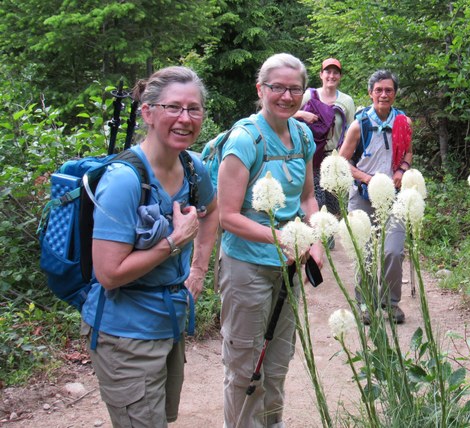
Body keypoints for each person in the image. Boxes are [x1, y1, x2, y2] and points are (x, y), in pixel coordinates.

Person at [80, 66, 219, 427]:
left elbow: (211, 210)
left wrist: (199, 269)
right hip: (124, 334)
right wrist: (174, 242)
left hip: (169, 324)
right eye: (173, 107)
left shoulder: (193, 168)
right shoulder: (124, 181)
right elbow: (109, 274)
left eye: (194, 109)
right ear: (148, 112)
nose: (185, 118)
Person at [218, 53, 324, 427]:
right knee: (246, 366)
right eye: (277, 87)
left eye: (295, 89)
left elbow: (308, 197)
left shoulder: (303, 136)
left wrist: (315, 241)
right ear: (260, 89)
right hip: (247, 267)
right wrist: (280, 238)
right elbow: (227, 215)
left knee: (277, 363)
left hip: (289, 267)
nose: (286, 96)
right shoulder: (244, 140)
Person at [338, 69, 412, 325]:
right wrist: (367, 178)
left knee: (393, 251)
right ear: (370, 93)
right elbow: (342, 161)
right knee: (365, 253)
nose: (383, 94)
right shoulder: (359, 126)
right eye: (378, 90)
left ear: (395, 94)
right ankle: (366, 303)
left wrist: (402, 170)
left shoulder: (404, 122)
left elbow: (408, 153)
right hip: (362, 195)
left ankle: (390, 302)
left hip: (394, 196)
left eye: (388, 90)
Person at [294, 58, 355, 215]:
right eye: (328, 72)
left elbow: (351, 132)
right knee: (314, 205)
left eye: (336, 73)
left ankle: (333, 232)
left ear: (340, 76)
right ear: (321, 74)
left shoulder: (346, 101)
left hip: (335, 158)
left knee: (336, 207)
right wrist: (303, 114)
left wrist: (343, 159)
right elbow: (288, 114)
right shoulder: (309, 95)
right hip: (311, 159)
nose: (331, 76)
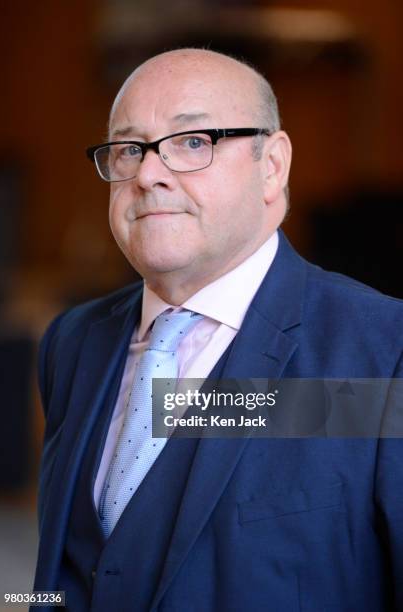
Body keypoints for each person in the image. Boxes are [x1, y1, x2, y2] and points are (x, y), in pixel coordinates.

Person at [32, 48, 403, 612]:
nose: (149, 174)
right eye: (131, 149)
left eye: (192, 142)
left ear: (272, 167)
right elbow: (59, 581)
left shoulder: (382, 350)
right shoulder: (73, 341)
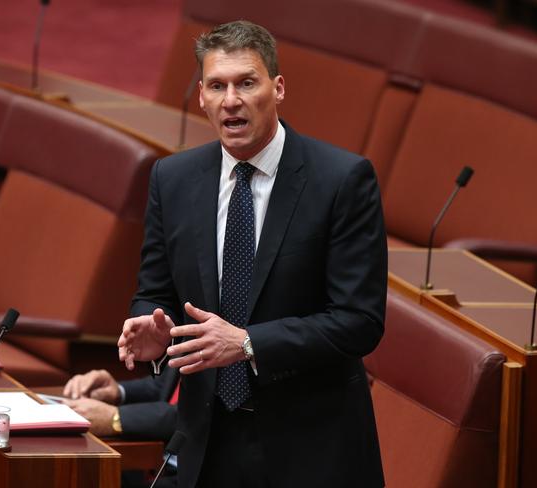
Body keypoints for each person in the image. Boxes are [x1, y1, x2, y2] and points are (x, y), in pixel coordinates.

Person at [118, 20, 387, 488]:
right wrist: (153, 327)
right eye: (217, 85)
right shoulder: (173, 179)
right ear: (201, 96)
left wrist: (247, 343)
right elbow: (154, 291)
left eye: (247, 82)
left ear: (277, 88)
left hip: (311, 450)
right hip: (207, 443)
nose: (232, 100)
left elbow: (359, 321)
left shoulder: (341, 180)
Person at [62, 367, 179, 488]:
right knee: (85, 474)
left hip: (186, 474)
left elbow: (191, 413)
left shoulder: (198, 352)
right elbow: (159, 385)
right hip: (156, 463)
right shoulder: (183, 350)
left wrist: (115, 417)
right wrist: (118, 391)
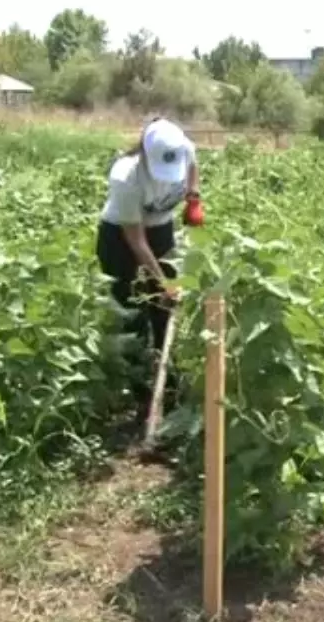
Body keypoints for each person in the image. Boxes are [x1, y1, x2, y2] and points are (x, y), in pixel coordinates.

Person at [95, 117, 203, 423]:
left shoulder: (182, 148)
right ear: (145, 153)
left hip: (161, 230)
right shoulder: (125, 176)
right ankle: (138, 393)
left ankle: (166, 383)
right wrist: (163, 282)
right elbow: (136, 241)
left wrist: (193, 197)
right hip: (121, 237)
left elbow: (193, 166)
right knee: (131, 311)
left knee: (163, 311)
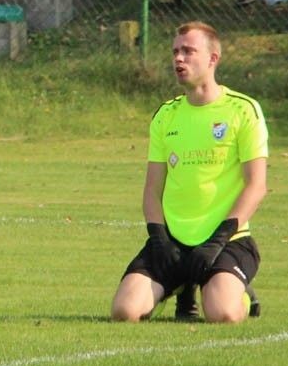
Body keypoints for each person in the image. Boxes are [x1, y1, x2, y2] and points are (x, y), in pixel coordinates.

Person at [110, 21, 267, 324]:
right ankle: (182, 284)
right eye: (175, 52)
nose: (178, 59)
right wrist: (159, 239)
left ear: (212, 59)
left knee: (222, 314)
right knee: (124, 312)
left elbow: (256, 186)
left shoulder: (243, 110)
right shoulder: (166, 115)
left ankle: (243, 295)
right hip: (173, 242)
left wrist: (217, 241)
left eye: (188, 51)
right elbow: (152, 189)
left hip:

------------------------------------

WHAT YOU WILL DO>
Skip every picture and return the lines above from the top through the one that contains "right wrist: (280, 238)".

SOLUTION TO THIS EXERCISE>
Body keypoints for each person in the image. Boxes are [x1, y1, x2, y2] and points are (x, y), in pixel coordinates.

Person at [80, 66, 219, 427]:
left elbow: (211, 210)
left wrist: (199, 269)
right hip: (124, 334)
right wrist: (174, 242)
left hip: (169, 324)
right eye: (173, 107)
left shoulder: (193, 168)
right shoulder: (124, 181)
right elbow: (109, 274)
left eye: (194, 109)
right ear: (148, 112)
nose: (185, 118)
Person at [218, 53, 324, 427]:
right knee: (246, 366)
right eye: (277, 87)
left eye: (295, 89)
left elbow: (308, 197)
left shoulder: (303, 136)
left wrist: (315, 241)
right ear: (260, 89)
right hip: (247, 267)
right wrist: (280, 238)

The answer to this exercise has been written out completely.